» **What is expected**: Return the listing below unchanged, except that the pictures are dropped.

» **Listed records**:
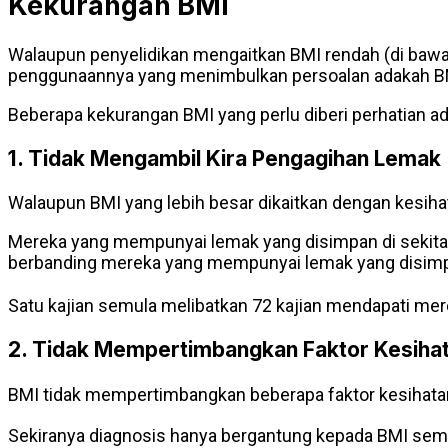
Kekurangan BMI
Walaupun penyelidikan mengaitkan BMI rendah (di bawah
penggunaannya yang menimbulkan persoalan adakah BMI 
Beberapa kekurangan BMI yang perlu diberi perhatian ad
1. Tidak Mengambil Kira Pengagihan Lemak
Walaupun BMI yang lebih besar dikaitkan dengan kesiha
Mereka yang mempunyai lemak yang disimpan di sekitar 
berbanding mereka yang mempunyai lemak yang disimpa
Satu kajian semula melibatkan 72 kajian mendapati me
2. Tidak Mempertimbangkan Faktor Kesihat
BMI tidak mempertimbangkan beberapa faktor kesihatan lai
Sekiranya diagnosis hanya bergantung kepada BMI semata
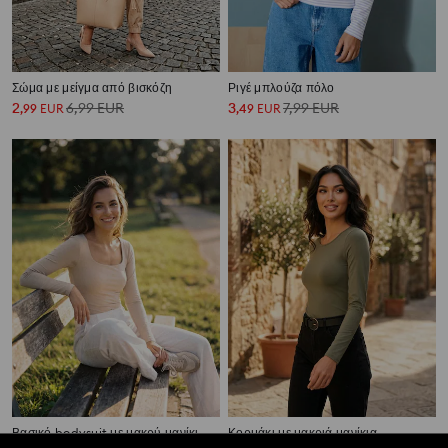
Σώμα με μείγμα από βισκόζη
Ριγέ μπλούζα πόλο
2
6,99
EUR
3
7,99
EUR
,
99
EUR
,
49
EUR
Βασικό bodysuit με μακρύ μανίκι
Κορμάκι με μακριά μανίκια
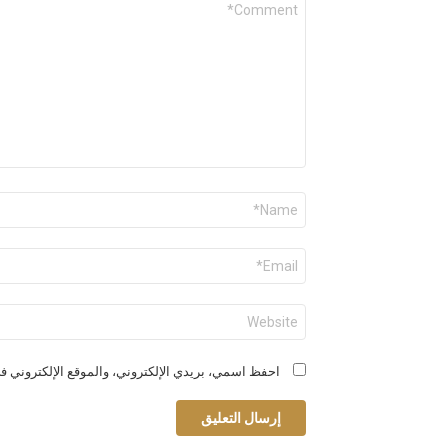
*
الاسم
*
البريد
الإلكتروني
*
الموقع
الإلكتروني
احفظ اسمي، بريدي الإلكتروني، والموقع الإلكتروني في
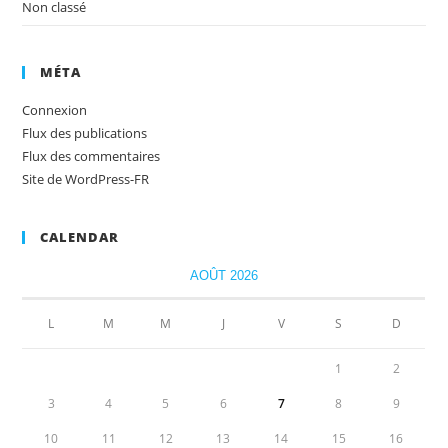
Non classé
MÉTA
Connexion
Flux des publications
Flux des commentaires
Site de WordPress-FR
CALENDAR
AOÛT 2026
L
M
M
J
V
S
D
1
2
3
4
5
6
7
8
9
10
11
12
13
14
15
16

» **Result for this exercise**:
Kekurangan BMI
Walaupun penyelidikan mengaitkan BMI rendah (di bawah
penggunaannya yang menimbulkan persoalan adakah BMI 
Beberapa kekurangan BMI yang perlu diberi perhatian ad
1. Tidak Mengambil Kira Pengagihan Lemak
Walaupun BMI yang lebih besar dikaitkan dengan kesiha
Mereka yang mempunyai lemak yang disimpan di sekitar 
berbanding mereka yang mempunyai lemak yang disimpa
Satu kajian semula melibatkan 72 kajian mendapati me
2. Tidak Mempertimbangkan Faktor Kesihat
BMI tidak mempertimbangkan beberapa faktor kesihatan lai
Sekiranya diagnosis hanya bergantung kepada BMI semata
Σώμα με μείγμα από βισκόζη
Ριγέ μπλούζα πόλο
2
6,99
EUR
3
7,99
EUR
,
99
EUR
,
49
EUR
Βασικό bodysuit με μακρύ μανίκι
Κορμάκι με μακριά μανίκια
*
الاسم
*
البريد
الإلكتروني
*
الموقع
الإلكتروني
احفظ اسمي، بريدي الإلكتروني، والموقع الإلكتروني في
Non classé
MÉTA
Connexion
Flux des publications
Flux des commentaires
Site de WordPress-FR
CALENDAR
AOÛT 2026
L
M
M
J
V
S
D
1
2
3
4
5
6
7
8
9
10
11
12
13
14
15
16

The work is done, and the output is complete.